## PROBLEM
Output only the lines below from the one containing "5l2 2M0 0l6" to the one containing "2 1 2 8 2 1", exactly as written, both ends kept.

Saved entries
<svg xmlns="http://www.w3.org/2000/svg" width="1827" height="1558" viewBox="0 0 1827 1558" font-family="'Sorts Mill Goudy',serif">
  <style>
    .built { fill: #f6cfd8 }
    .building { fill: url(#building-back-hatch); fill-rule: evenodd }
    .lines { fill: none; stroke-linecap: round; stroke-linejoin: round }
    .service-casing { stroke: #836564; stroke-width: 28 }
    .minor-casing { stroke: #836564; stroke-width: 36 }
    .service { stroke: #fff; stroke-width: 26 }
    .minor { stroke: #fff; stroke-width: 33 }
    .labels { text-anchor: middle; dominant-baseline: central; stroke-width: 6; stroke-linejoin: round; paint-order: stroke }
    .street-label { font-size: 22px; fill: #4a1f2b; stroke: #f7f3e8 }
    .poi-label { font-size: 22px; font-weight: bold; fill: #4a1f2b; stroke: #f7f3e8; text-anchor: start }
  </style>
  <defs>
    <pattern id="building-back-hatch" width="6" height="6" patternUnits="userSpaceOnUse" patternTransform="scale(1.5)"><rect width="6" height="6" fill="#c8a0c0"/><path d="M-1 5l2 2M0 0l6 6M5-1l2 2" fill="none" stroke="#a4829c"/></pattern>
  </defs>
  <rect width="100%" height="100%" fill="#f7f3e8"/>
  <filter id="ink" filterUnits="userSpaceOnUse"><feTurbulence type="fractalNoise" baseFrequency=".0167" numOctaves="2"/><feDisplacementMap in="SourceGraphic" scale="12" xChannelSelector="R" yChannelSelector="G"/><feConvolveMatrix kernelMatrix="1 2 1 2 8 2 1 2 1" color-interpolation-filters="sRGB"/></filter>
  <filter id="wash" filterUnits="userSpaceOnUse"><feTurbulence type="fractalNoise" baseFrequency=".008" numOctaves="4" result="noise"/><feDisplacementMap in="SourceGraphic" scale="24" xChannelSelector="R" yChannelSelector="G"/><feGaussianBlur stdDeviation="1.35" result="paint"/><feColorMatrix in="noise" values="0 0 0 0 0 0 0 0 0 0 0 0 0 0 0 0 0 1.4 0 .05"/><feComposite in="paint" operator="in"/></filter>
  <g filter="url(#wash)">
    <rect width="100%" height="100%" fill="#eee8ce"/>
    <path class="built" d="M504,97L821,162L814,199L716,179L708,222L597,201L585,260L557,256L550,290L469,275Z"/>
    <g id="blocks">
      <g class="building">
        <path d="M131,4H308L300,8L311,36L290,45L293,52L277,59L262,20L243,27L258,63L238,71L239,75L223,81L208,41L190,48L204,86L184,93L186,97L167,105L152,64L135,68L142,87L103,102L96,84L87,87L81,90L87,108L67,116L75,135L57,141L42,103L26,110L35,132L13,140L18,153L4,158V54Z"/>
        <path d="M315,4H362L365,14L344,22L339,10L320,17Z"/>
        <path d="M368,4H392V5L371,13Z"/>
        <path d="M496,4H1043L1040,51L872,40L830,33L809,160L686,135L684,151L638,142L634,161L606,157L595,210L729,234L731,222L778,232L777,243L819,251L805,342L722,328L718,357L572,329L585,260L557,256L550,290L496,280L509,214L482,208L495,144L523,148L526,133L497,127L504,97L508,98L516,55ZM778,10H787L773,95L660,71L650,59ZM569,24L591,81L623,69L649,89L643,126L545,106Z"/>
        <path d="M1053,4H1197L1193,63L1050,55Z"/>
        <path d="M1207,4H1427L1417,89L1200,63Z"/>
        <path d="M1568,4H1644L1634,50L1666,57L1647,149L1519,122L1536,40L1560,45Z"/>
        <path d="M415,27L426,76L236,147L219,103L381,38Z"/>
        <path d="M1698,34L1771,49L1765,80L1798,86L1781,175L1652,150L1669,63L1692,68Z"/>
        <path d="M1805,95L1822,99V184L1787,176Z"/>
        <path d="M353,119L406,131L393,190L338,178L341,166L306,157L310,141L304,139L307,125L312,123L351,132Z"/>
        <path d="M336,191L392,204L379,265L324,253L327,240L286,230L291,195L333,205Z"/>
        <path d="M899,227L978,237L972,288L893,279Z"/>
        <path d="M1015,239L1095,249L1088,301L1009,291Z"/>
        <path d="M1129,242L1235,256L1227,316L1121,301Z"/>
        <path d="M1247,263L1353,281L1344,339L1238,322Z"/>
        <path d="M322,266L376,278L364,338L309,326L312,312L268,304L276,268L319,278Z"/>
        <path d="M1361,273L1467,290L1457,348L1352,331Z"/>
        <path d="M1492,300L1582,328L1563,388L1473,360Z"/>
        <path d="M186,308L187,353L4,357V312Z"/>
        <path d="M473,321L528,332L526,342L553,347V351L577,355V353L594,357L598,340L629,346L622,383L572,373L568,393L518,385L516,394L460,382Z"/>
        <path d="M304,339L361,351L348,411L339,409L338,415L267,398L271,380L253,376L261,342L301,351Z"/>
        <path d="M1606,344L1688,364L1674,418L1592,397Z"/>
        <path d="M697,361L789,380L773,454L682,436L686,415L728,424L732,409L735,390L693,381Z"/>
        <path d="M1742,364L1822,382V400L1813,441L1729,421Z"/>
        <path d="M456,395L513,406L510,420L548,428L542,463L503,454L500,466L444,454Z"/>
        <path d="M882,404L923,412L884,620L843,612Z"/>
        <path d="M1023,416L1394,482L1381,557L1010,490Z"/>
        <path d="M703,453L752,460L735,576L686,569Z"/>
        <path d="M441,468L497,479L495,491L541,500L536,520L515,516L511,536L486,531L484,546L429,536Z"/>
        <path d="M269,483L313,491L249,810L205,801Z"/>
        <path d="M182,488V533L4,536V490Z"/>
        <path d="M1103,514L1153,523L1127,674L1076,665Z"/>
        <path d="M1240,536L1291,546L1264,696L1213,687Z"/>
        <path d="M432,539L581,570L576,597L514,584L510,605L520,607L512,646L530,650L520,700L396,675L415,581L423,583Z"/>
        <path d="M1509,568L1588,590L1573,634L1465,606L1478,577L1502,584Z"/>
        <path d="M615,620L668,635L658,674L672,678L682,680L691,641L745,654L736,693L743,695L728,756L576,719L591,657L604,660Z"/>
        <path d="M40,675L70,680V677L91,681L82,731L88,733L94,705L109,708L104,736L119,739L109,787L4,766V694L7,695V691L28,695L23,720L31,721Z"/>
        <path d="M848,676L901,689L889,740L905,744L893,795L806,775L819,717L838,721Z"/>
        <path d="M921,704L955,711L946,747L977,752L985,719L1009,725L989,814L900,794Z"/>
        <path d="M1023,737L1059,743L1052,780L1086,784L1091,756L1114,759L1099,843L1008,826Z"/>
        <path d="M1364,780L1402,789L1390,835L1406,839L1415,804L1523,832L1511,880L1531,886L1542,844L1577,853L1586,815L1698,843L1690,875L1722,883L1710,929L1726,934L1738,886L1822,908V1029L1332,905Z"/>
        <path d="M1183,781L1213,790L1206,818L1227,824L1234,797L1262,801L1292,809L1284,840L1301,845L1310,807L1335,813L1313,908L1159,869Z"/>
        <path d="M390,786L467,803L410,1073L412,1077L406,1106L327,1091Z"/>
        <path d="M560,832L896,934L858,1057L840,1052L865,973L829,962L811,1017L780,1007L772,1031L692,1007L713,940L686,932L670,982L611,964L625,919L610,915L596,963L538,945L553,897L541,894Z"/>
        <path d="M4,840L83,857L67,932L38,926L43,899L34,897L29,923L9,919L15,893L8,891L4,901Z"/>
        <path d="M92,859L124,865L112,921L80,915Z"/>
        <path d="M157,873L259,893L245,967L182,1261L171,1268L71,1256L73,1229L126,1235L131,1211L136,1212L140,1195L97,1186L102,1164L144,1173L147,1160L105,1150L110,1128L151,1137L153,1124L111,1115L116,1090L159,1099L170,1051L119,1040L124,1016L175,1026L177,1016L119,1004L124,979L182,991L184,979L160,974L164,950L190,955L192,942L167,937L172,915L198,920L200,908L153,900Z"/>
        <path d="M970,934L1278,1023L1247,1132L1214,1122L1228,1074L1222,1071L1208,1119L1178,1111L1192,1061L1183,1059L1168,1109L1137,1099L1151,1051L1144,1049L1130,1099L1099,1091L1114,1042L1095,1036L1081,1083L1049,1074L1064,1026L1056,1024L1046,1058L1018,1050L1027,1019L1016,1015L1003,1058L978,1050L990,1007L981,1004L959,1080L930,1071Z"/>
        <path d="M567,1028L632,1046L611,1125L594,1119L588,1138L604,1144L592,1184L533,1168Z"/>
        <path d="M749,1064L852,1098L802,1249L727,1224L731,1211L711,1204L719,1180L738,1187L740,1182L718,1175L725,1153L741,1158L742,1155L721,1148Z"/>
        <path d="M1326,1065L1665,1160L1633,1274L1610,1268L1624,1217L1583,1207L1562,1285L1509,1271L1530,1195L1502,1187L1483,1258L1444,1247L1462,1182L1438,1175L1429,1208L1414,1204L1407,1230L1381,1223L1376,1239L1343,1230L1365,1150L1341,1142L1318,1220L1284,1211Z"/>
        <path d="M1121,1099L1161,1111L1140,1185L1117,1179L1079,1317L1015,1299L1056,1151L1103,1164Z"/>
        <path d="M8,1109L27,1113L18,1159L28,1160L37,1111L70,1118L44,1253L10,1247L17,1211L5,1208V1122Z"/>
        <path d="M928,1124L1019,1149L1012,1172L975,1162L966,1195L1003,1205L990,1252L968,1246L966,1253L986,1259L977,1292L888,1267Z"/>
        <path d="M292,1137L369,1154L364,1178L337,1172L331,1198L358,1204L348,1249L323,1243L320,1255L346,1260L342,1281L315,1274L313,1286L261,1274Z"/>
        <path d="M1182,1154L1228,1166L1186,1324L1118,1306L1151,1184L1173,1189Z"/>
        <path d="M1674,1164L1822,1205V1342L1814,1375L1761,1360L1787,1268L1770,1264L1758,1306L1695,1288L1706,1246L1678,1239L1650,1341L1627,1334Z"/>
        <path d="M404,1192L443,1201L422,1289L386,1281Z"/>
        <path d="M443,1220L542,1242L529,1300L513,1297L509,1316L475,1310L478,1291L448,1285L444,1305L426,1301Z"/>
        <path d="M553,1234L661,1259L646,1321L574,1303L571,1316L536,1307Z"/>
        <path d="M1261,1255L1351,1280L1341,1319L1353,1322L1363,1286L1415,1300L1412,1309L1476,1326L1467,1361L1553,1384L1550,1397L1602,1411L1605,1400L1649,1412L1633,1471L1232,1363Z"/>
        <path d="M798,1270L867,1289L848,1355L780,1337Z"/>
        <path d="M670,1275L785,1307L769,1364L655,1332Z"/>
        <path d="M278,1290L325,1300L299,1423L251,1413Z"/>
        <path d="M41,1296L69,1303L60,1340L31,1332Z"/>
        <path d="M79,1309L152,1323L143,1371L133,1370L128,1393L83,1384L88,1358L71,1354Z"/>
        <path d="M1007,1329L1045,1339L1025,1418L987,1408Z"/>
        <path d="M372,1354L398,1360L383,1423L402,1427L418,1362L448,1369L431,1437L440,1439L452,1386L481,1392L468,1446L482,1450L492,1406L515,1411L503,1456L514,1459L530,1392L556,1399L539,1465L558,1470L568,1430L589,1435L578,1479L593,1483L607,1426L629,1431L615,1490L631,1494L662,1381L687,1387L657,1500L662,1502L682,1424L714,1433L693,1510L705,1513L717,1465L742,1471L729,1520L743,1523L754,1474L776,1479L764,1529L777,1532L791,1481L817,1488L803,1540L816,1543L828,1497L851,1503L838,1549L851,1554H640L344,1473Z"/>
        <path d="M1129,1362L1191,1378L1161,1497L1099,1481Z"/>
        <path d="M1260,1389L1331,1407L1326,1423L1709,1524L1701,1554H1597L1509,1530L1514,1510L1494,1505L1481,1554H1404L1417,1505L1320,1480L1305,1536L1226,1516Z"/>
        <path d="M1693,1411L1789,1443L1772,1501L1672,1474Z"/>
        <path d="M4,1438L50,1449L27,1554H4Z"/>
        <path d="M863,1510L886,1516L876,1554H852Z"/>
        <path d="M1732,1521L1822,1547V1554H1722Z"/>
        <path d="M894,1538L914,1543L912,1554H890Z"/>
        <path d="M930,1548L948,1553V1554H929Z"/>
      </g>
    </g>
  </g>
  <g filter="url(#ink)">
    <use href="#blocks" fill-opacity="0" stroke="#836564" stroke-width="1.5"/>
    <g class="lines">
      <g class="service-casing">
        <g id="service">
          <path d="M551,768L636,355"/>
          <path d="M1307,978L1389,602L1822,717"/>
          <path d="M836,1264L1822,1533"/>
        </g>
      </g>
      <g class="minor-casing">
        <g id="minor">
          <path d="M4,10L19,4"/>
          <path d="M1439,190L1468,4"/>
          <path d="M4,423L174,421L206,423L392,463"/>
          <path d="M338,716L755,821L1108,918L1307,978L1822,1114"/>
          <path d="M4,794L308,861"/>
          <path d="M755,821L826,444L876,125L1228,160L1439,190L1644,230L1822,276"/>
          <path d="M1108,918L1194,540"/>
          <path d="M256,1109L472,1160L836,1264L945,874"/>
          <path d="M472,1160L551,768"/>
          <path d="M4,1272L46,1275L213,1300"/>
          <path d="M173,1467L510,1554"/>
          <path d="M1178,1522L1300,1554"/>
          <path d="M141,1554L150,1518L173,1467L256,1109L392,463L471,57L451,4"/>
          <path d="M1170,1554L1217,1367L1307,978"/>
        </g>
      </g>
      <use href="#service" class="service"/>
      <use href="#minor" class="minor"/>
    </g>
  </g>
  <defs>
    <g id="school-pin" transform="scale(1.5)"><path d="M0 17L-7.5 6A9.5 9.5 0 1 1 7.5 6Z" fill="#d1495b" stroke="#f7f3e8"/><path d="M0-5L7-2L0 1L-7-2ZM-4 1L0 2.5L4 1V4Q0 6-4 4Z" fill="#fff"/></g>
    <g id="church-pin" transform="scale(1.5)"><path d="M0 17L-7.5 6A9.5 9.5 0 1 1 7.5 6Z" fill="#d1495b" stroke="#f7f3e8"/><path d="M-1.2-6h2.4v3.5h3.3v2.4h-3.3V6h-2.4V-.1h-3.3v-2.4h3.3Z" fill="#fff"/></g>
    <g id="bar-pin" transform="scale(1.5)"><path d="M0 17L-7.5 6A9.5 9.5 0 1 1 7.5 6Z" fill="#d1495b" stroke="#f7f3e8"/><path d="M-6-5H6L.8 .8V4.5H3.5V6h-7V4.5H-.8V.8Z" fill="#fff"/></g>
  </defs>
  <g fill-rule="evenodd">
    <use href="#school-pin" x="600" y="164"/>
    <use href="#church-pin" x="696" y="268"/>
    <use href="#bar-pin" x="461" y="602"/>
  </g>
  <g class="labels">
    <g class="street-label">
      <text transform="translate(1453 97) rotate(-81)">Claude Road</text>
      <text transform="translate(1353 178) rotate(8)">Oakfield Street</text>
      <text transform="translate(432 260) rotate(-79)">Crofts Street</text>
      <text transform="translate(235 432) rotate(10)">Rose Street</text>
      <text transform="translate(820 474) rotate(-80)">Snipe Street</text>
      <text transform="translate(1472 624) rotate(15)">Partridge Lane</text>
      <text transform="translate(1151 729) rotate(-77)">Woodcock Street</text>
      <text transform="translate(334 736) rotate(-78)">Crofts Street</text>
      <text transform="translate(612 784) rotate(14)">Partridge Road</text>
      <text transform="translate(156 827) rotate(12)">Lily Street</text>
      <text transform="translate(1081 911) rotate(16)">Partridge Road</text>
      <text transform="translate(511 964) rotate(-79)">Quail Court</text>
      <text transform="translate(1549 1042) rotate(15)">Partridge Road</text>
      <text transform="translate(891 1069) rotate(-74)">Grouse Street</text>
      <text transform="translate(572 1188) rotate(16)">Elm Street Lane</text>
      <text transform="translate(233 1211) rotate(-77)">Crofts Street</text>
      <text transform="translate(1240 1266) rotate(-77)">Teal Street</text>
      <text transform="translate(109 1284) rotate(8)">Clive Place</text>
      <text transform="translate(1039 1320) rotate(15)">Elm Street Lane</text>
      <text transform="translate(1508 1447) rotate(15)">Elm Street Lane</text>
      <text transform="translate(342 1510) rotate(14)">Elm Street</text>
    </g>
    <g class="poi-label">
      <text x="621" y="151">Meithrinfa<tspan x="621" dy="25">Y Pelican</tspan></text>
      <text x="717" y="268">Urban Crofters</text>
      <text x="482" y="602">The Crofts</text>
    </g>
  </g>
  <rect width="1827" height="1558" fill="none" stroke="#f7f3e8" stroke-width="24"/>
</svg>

## REPLY TO THE EXERCISE
    <pattern id="building-back-hatch" width="6" height="6" patternUnits="userSpaceOnUse" patternTransform="scale(1.5)"><rect width="6" height="6" fill="#c8a0c0"/><path d="M-1 5l2 2M0 0l6 6M5-1l2 2" fill="none" stroke="#a4829c"/></pattern>
  </defs>
  <rect width="100%" height="100%" fill="#f7f3e8"/>
  <filter id="ink" filterUnits="userSpaceOnUse"><feTurbulence type="fractalNoise" baseFrequency=".0167" numOctaves="2"/><feDisplacementMap in="SourceGraphic" scale="12" xChannelSelector="R" yChannelSelector="G"/><feConvolveMatrix kernelMatrix="1 2 1 2 8 2 1 2 1" color-interpolation-filters="sRGB"/></filter>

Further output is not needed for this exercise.